◆ **DESCRIPTION OF THE TASK**
All of the data that follows is to be printed exactly, without pictures.

[DATA SECTION — start]

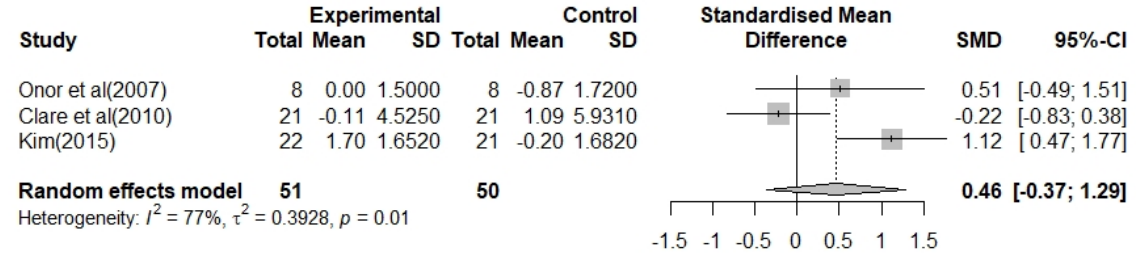
Figure 5. Forest plot for the effects of the multimodal occupational therapy program with cognition-oriented approach on IADL in patients with AD.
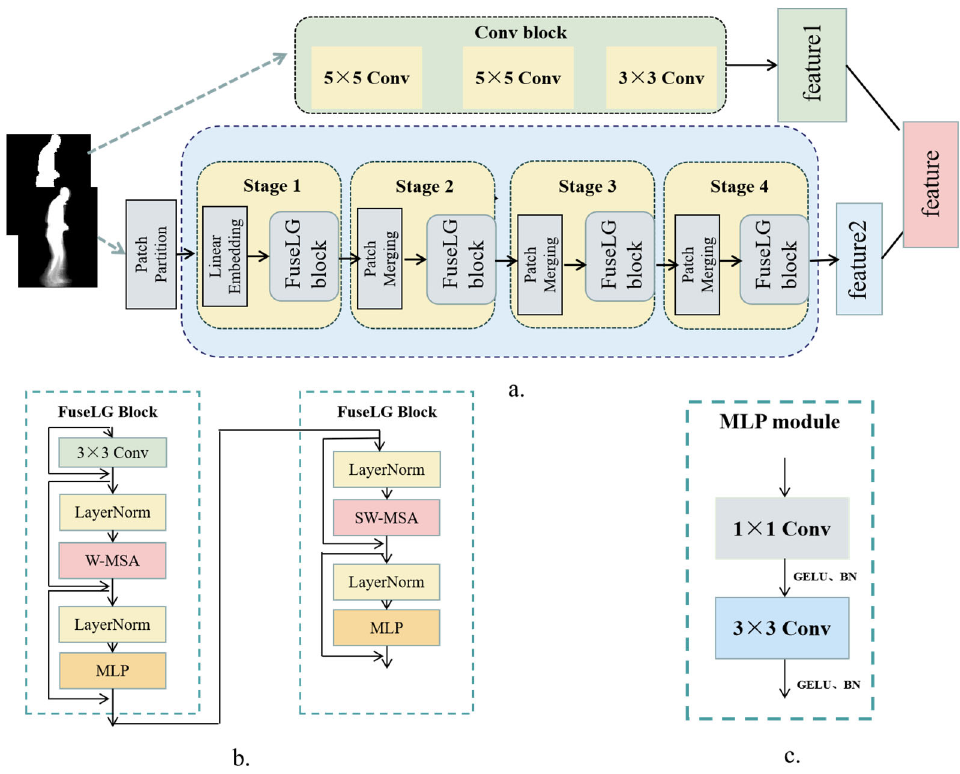
Figure 1. The structure of the proposed FuseLGNet. ( a ) corresponds to the model overview; ( b ) represents the FuseLG block; ( c ) depicts the MLP module. Note that W-MSA and SW-MSA are used in pairs.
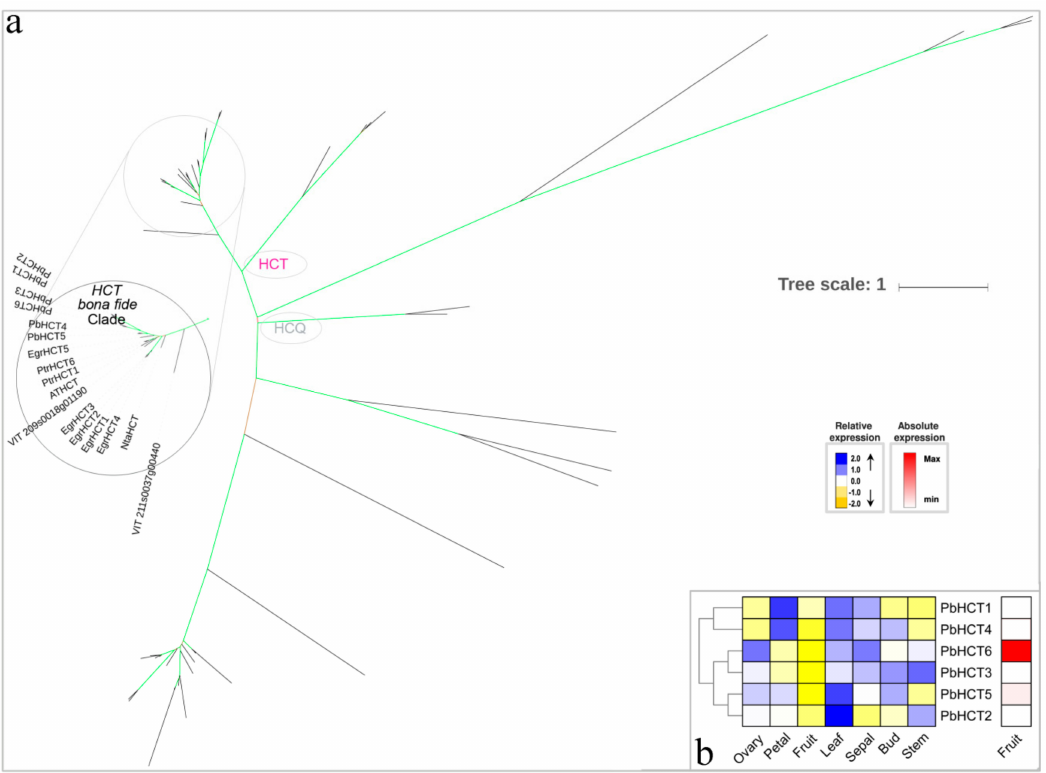
Figure 6. Phylogenetic tree and expression profiles of the HCT bona fide clade. ( a ) ML tree built with HCT bona fide enzymes from several species. ( b ) The expression profiles P. bretschneideri HCT bona fide genes. Subclade containing the bona fide genes is highlighted. The green color of the tree branches suggests strong node support (bootstrap support ≥ 95% and SH-aLRT ≥ 75%). The FPKM values of PbHCT genes in di ff erent tissues are indicated in Table S3. The gene accession number is indicated in Table S4, Figure S2. The tree scale is the number of amino acid substitution per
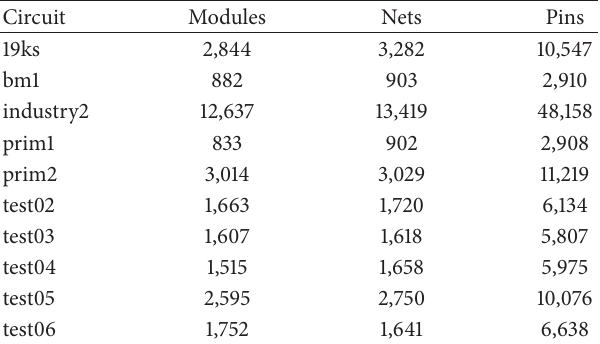
Table 1: Specification of tested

[DATA SECTION — finish]

◆ **OUTPUT**
Figure 5. Forest plot for the effects of the multimodal occupational therapy program with cognition-oriented approach on IADL in patients with AD.
Figure 1. The structure of the proposed FuseLGNet. ( a ) corresponds to the model overview; ( b ) represents the FuseLG block; ( c ) depicts the MLP module. Note that W-MSA and SW-MSA are used in pairs.
Figure 6. Phylogenetic tree and expression profiles of the HCT bona fide clade. ( a ) ML tree built with HCT bona fide enzymes from several species. ( b ) The expression profiles P. bretschneideri HCT bona fide genes. Subclade containing the bona fide genes is highlighted. The green color of the tree branches suggests strong node support (bootstrap support ≥ 95% and SH-aLRT ≥ 75%). The FPKM values of PbHCT genes in di ff erent tissues are indicated in Table S3. The gene accession number is indicated in Table S4, Figure S2. The tree scale is the number of amino acid substitution per
Table 1: Specification of tested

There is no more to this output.